There were touching moments aplenty that day. But the impact of witnessing this girl’s despair at not being able to do simple addition went beyond all other emotions. Later on, when she was skipping around at break with the other girls, she was shouting out the answer the whole time. ‘Four! Four! Four! I know the answer! Four!’
Perhaps she’d been nervous. Maybe my being there had unsettled her. And yet once Rania had explained to me that little Habir had only been attending school regularly for a couple of weeks and that she suffered from severe learning difficulties, I thought it highly likely she’d still struggle if asked to imagine three plus three bananas instead of two plus two apples.
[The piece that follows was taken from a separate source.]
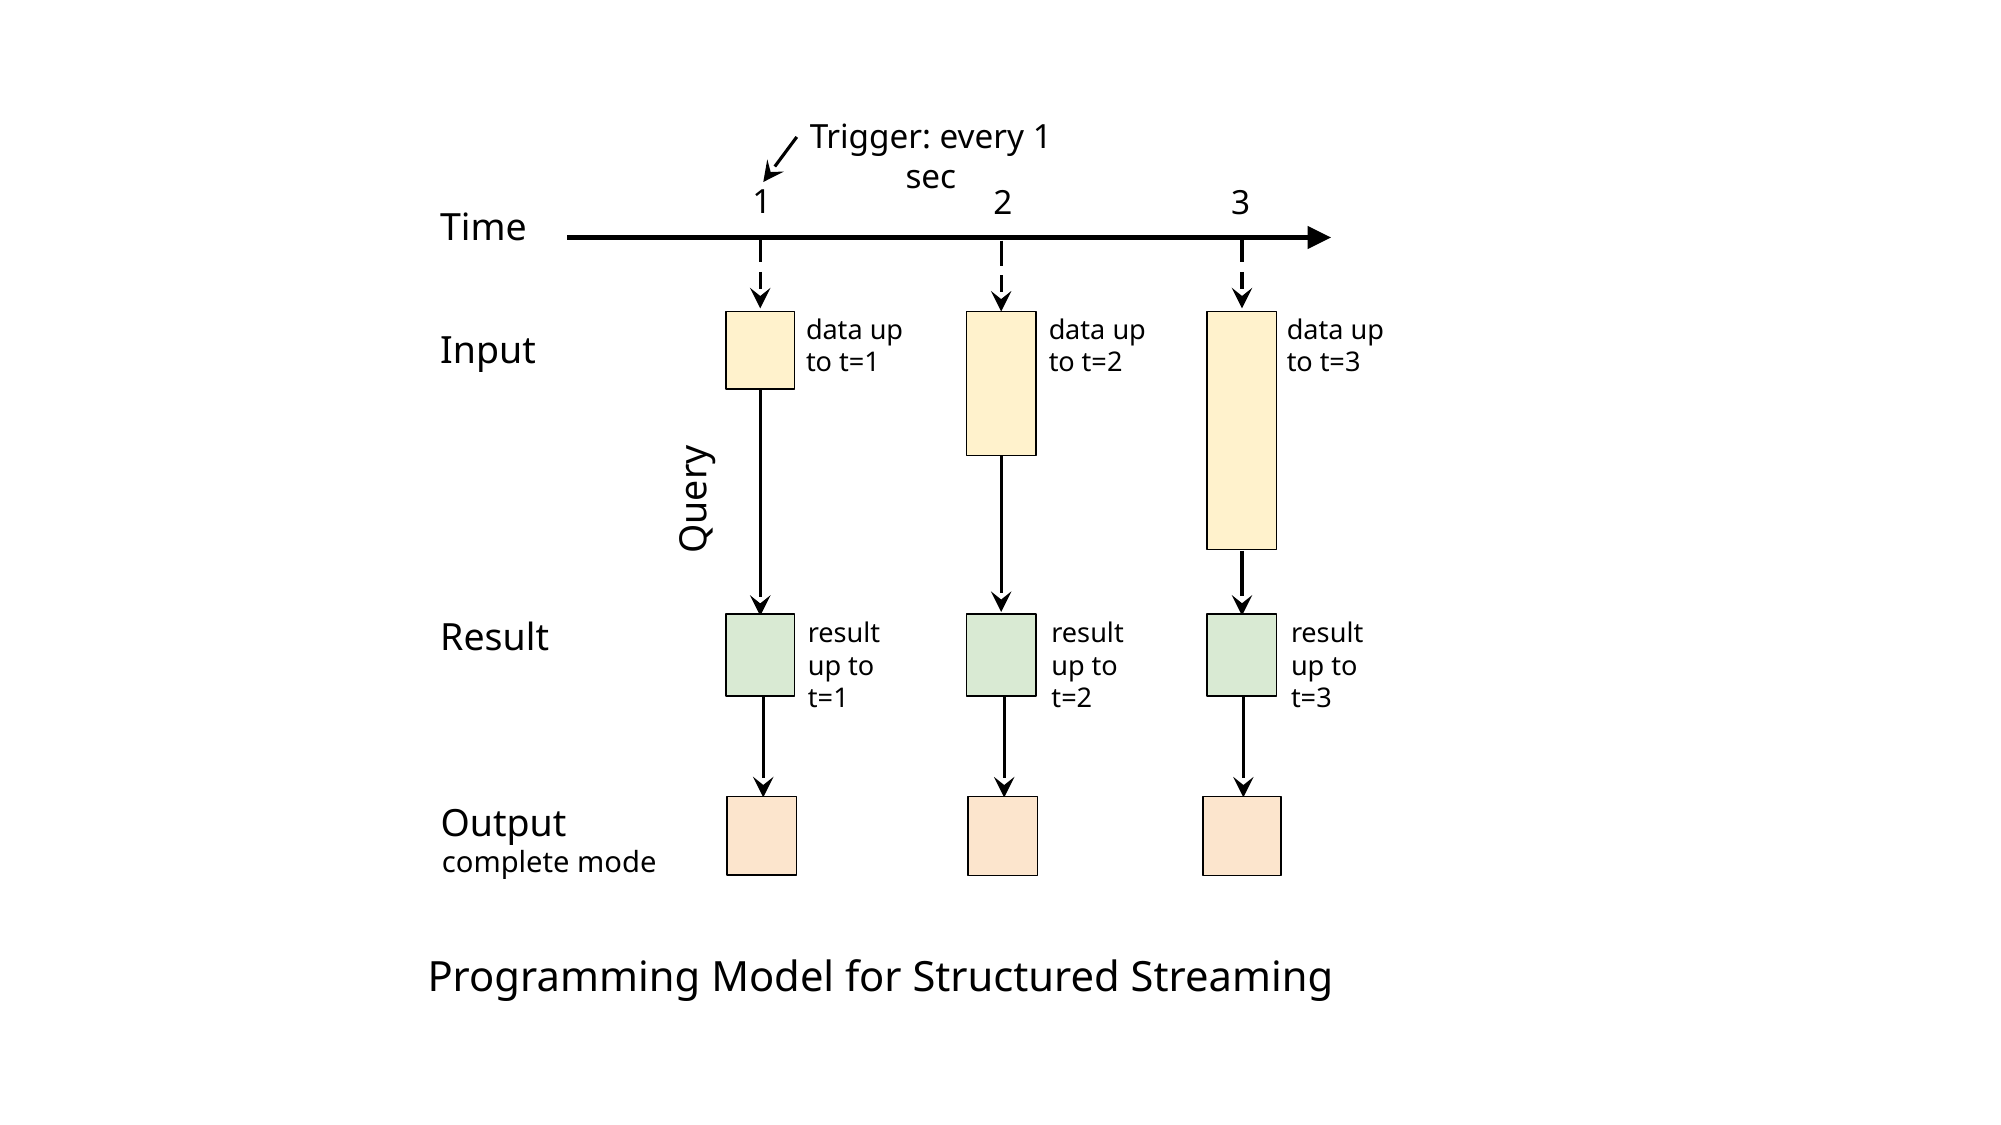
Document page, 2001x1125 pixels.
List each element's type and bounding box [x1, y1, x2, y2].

text_box [763, 99, 1083, 182]
text_box [113, 66, 1700, 1049]
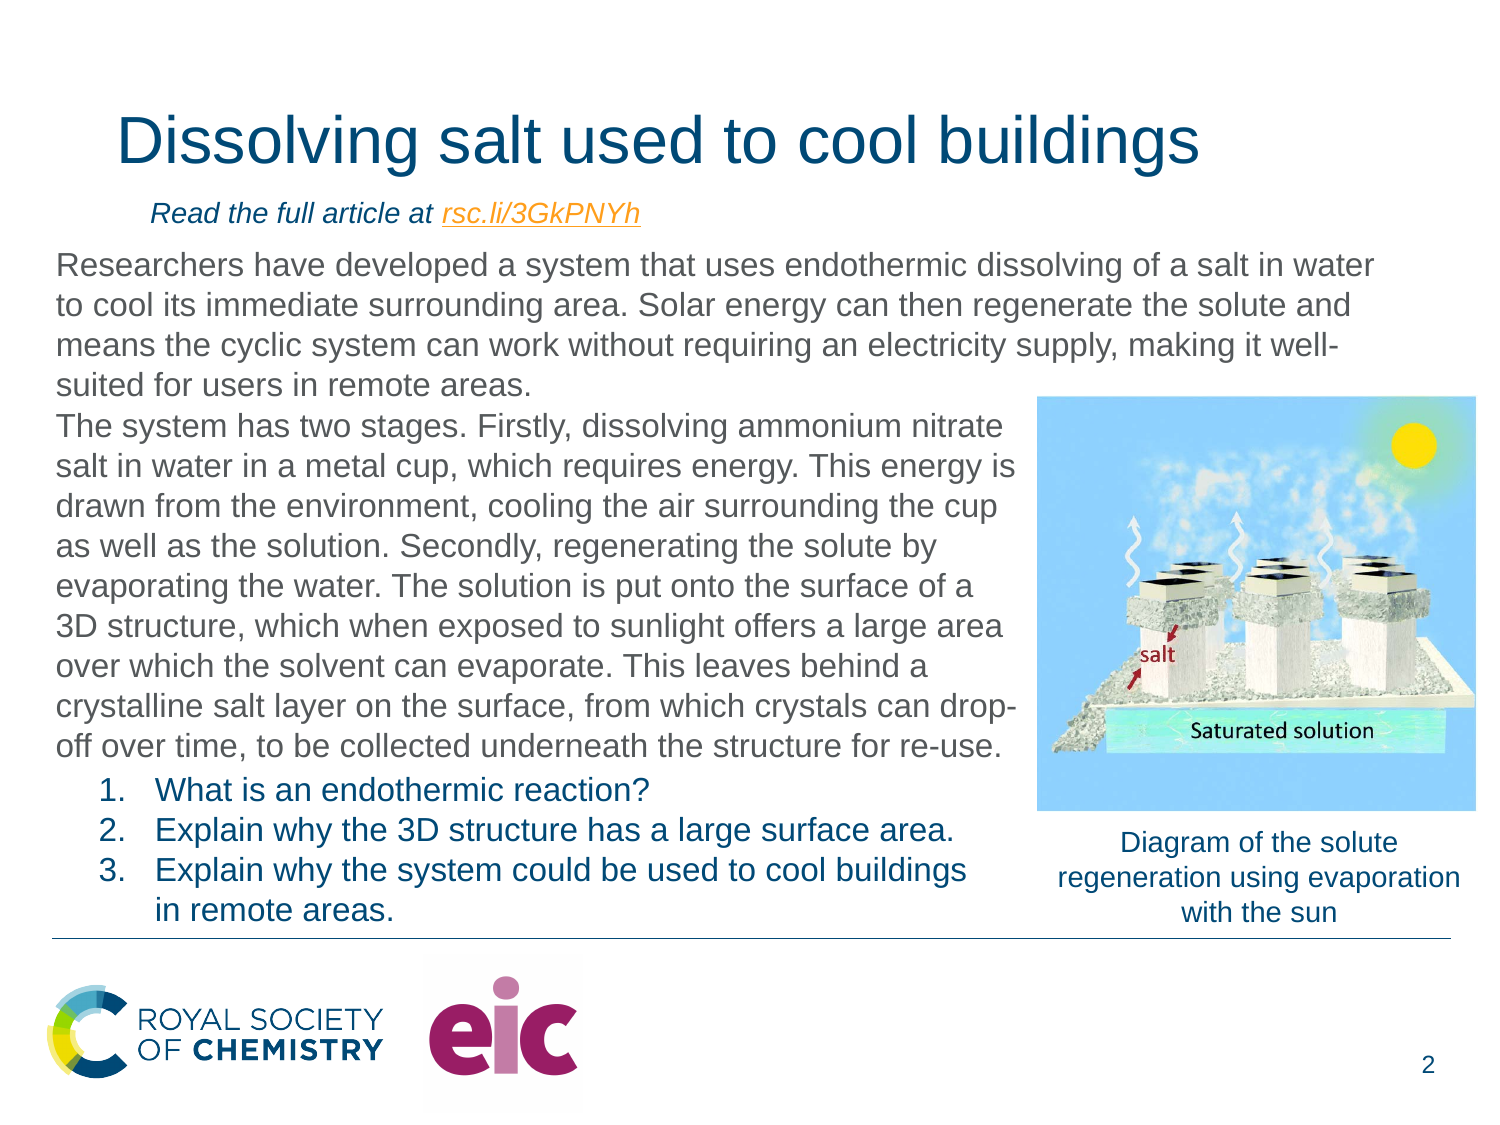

I was in Manshiet Nasser, a settlement in Cairo roughly halfway between the centre and the Al Azhar University, situated at the foot of the Muqattam range of hills. More than six hundred thousand Egyptians live here. The majority of the homes and hovels had been thrown up illegally over several decades. And still hundreds upon hundreds of people went on moving in, people who hadn’t managed to make a go of things elsewhere in the city, people who had no choice other than to live in these wrecks of largely unfinished buildings.
Informally, as the city council likes to describe it, the Zabbaleen, or rubbish collectors, have also settled here. Nobody knows their exact number. Estimates suggest sixty thousand. With their donkey-carts piled high or their mini pickups, mostly clapped out, they’re immediately known to everybody as an indispensable part of the Cairo street scene. Thousands of families, mostly Coptic Christians, work not only as supplementary rubbish collectors but many more specialise in marshalling and recycling a huge range of materials.
The moment you drive into the area you can’t miss the mountains of plastic bottles, cans, old textiles or cardboard. Dozens of huge, white refuse sacks made out of jute are stacked alongside one another. Collections of metal, glass and food waste lay next to them. Scrapped electricals, pieces of cable and wood. The more expensive the raw materials, the more men there are hanging around to guard them. Instructions are being barked out. Voices shout for order. Tons of this rubbish is stored in derelict clinker buildings. It extends from one corner to the next and from street to street. The stink of rubbish, decay and decomposition is almost overpowering. Countless cats and their pups are on the prowl. Pigs are being kept in a roughly built pen in a backyard. A swarm of carts and trucks trundle back and forth, loaded to the gunnels with the overnight pickings from every nook and cranny in the city.